»»

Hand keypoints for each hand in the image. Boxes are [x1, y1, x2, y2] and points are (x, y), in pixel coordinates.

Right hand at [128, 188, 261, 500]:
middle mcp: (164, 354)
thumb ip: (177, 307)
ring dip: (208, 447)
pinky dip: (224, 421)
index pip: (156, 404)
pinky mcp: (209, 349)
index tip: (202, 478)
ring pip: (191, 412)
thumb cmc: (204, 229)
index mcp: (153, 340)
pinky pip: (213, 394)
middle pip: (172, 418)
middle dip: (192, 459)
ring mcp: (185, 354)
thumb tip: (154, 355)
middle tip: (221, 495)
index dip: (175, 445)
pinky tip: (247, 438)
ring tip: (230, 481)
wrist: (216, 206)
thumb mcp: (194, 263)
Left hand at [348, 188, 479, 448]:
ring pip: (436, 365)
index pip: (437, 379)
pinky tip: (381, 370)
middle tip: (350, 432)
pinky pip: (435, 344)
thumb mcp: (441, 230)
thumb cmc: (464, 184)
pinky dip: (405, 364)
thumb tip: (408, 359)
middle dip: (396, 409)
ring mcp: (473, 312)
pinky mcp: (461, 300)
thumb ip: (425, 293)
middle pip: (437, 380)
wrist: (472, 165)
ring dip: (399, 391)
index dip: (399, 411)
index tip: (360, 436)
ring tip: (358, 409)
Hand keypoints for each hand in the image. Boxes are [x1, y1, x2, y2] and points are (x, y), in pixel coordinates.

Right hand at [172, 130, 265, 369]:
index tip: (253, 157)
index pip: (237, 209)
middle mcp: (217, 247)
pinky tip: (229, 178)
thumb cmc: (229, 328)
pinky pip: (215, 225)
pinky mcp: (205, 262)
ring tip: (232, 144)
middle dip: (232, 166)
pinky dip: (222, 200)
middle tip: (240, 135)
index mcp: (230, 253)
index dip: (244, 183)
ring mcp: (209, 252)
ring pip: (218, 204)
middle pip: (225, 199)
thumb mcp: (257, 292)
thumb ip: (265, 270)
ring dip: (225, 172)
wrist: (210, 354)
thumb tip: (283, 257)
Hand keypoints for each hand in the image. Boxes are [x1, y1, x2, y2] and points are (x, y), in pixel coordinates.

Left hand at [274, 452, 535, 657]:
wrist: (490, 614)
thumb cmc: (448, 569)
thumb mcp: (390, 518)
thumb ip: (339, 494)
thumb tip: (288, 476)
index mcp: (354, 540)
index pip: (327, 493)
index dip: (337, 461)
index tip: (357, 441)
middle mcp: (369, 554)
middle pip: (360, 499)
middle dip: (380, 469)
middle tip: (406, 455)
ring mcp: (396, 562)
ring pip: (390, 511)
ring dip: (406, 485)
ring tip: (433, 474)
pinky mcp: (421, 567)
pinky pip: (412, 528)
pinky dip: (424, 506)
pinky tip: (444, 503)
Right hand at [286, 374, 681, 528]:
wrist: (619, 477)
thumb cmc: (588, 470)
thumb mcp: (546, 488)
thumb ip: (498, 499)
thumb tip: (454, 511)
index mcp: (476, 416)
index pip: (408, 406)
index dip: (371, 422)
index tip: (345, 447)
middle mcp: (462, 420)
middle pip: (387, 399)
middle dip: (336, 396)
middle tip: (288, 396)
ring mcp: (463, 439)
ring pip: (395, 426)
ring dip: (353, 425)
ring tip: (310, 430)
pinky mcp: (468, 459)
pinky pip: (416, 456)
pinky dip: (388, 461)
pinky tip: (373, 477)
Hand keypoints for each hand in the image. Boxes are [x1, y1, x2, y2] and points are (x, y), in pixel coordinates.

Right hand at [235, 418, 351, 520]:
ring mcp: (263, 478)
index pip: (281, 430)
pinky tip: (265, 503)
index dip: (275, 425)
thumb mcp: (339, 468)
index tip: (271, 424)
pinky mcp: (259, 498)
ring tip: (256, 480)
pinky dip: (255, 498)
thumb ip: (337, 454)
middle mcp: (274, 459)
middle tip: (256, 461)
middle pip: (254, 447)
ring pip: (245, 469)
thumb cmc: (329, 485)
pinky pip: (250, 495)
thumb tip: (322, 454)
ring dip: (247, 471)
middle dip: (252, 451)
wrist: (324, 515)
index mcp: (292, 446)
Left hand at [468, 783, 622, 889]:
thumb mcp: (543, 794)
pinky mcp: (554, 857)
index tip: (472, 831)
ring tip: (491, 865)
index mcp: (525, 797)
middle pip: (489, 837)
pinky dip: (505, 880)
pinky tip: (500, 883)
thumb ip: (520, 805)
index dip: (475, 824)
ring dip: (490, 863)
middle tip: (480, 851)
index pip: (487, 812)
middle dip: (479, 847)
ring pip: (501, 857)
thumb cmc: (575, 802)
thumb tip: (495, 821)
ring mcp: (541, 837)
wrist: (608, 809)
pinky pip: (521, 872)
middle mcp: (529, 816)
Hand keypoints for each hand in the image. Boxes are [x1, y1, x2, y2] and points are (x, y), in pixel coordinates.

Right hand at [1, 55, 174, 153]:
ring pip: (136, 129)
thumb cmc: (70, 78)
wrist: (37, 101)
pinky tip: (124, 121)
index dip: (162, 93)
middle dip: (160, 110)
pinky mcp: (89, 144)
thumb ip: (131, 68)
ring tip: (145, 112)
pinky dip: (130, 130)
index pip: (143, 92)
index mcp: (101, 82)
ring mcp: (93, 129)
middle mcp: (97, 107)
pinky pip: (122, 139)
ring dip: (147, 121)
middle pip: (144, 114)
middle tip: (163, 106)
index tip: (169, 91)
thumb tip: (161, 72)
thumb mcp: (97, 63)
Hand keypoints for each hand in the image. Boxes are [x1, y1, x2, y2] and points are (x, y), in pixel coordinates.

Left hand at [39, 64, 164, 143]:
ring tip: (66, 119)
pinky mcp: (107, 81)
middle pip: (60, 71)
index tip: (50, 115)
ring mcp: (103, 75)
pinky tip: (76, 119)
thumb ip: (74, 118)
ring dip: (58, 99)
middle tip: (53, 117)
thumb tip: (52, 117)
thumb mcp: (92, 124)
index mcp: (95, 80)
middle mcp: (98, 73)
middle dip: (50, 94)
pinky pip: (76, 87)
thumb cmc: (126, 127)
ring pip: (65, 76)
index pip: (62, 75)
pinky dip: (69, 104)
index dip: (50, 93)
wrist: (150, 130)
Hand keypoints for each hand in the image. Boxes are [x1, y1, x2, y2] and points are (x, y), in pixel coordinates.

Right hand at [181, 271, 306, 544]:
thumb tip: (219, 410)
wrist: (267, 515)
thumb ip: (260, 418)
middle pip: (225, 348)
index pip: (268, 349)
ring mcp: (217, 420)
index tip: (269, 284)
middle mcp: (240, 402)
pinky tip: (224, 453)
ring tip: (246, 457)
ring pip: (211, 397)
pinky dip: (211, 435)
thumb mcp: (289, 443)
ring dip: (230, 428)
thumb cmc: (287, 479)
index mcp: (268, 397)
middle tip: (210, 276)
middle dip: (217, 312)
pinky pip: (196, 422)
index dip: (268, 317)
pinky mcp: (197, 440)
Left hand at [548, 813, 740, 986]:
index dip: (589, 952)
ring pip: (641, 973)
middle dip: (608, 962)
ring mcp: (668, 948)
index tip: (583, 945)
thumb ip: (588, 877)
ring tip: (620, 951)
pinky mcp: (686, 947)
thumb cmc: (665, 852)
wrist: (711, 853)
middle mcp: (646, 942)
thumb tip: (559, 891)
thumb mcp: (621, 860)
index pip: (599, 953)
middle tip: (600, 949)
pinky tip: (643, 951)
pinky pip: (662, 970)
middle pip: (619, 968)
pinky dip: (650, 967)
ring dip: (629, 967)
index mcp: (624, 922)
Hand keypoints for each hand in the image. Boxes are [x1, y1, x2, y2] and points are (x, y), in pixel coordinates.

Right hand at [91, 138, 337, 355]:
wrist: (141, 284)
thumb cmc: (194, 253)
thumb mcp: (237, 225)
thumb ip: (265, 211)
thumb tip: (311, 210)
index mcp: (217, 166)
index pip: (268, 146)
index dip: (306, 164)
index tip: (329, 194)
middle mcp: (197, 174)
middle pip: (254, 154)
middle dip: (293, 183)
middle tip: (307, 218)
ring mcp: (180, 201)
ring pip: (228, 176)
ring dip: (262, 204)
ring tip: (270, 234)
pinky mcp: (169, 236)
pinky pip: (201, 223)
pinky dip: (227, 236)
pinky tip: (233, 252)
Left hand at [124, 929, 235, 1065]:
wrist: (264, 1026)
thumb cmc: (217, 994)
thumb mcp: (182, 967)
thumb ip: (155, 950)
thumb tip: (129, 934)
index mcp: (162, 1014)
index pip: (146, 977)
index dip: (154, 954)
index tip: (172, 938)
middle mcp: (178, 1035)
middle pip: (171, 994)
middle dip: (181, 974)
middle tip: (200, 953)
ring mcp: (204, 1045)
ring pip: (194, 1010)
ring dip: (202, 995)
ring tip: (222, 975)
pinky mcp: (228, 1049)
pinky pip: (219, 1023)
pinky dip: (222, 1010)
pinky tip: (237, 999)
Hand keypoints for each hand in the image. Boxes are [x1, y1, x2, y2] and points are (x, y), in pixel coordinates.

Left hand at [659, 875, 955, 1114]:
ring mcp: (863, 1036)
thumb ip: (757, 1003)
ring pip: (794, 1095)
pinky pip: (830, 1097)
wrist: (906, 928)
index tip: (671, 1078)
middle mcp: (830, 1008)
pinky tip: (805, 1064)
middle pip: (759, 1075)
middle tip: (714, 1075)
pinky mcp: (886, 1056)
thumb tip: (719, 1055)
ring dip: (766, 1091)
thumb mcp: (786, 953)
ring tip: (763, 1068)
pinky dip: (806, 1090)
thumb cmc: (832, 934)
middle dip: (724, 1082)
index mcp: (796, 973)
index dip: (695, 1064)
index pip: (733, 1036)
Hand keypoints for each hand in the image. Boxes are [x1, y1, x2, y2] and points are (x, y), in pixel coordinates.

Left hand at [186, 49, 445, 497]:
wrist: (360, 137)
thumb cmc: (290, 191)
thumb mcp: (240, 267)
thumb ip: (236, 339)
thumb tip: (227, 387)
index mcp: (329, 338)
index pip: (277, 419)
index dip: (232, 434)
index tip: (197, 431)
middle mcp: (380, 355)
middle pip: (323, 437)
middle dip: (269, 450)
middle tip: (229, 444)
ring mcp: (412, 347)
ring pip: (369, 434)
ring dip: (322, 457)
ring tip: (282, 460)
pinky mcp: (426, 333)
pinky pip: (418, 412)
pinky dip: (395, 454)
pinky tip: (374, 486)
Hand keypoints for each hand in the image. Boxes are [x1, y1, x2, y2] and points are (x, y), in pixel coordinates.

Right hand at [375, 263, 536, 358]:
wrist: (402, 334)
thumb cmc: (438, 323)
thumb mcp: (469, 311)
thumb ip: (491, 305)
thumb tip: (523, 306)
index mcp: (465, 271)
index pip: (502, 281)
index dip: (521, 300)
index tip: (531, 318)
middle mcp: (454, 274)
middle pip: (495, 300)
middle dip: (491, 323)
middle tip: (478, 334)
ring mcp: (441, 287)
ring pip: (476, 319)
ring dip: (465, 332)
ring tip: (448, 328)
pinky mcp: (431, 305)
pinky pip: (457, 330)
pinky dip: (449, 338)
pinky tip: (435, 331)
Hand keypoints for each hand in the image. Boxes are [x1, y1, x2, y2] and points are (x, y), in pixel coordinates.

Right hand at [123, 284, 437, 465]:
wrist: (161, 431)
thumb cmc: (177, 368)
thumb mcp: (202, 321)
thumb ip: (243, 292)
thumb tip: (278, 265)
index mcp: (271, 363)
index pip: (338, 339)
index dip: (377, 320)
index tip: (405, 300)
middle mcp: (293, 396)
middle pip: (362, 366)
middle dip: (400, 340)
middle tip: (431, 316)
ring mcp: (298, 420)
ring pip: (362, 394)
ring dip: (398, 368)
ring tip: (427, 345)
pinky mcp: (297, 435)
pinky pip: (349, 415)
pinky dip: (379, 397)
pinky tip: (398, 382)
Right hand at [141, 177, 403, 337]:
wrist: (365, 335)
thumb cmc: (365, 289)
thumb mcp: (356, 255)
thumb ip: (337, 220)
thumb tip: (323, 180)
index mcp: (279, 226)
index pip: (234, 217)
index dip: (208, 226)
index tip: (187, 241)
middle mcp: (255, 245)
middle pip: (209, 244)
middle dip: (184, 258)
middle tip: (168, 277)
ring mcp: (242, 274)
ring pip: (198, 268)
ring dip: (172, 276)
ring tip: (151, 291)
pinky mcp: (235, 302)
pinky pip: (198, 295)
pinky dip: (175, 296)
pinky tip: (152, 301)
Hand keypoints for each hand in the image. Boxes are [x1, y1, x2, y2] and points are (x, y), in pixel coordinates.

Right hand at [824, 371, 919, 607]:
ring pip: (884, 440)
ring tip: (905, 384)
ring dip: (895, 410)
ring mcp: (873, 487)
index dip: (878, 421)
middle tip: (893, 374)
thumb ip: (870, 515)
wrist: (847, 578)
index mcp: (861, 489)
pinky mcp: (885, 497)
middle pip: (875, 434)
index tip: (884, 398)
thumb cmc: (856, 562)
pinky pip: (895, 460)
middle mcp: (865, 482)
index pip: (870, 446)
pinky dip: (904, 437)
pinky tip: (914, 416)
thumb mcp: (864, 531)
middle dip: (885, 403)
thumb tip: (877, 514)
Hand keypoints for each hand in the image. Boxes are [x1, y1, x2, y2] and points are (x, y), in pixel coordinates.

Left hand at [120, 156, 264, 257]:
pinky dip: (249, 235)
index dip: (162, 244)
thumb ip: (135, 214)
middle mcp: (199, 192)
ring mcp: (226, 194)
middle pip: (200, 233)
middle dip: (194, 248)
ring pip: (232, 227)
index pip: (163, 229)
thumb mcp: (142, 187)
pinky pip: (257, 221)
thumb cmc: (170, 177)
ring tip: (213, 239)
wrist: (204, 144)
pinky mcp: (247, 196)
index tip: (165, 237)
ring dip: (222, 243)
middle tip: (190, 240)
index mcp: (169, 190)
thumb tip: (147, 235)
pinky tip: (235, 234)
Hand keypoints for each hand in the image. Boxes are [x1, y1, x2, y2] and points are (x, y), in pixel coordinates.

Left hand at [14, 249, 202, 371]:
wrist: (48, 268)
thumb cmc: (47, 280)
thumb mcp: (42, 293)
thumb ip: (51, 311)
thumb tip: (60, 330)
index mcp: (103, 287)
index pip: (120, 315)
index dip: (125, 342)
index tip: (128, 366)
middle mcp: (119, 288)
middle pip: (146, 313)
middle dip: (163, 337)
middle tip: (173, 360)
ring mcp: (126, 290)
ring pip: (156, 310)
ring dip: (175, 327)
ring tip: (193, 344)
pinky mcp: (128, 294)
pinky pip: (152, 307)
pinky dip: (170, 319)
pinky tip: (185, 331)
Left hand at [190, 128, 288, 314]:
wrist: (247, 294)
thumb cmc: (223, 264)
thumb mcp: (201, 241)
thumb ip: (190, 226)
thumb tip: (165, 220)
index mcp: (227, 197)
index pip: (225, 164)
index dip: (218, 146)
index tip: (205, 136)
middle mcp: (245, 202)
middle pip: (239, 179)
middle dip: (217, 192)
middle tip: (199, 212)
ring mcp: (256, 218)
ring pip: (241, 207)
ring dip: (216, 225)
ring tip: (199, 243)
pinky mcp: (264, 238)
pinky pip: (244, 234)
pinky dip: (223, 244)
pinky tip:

««

PROBLEM:
Beginning with the line above that contains "middle dip: (491, 323)", copy each line exactly up to and including the line that contains "thumb tip: (877, 514)", and go no further.

TASK ANSWER:
middle dip: (491, 323)
middle tip: (478, 334)
ring mcp: (441, 287)
ring pip: (476, 319)
ring dip: (465, 332)
ring tip: (448, 328)
pinky mcp: (431, 305)
pinky pip: (457, 330)
pinky dip: (449, 338)
pinky tip: (435, 331)
Hand keypoints for each hand in the image. Boxes are [x1, y1, x2, y2] and points are (x, y), in pixel coordinates.

Right hand at [123, 284, 437, 465]:
wrist: (161, 431)
thumb cmc: (177, 368)
thumb mcp: (202, 321)
thumb ip: (243, 292)
thumb tip: (278, 265)
index mcp: (271, 363)
index pip: (338, 339)
index dip: (377, 320)
index tip: (405, 300)
middle mcp: (293, 396)
middle pip: (362, 366)
middle dip: (400, 340)
middle tip: (431, 316)
ring mcp: (298, 420)
ring pip: (362, 394)
ring dip: (398, 368)
ring tip: (427, 345)
pinky mcp: (297, 435)
pinky pip: (349, 415)
pinky dip: (379, 397)
pinky tip: (398, 382)
Right hand at [141, 177, 403, 337]:
wrist: (365, 335)
thumb cmc: (365, 289)
thumb mcp: (356, 255)
thumb ip: (337, 220)
thumb tip: (323, 180)
index mcp: (279, 226)
index pip: (234, 217)
index dip: (208, 226)
index tip: (187, 241)
middle mcp: (255, 245)
middle pip: (209, 244)
middle dip: (184, 258)
middle tip: (168, 277)
ring mcp: (242, 274)
ring pip: (198, 268)
ring dip: (172, 276)
ring tip: (151, 291)
pinky mcp: (235, 302)
pinky pip: (198, 295)
pinky dip: (175, 296)
pinky tip: (152, 301)
Hand keypoints for each hand in the image. Boxes are [x1, y1, x2, y2] and points are (x, y), in pixel coordinates.

Right hand at [824, 371, 919, 607]:
ring pip: (884, 440)
ring tip: (905, 384)
ring dip: (895, 410)
ring mcp: (873, 487)
index dip: (878, 421)
middle tip: (893, 374)
thumb ip: (870, 515)
wrist: (847, 578)
index mcp: (861, 489)
pinky mcp: (885, 497)
middle pip: (875, 434)
index tip: (884, 398)
thumb cmc: (856, 562)
pinky pip: (895, 460)
middle mcp: (865, 482)
index pip: (870, 446)
pinky dip: (904, 437)
pinky tip: (914, 416)
thumb mcp: (864, 531)
middle dip: (885, 403)
thumb tip: (877, 514)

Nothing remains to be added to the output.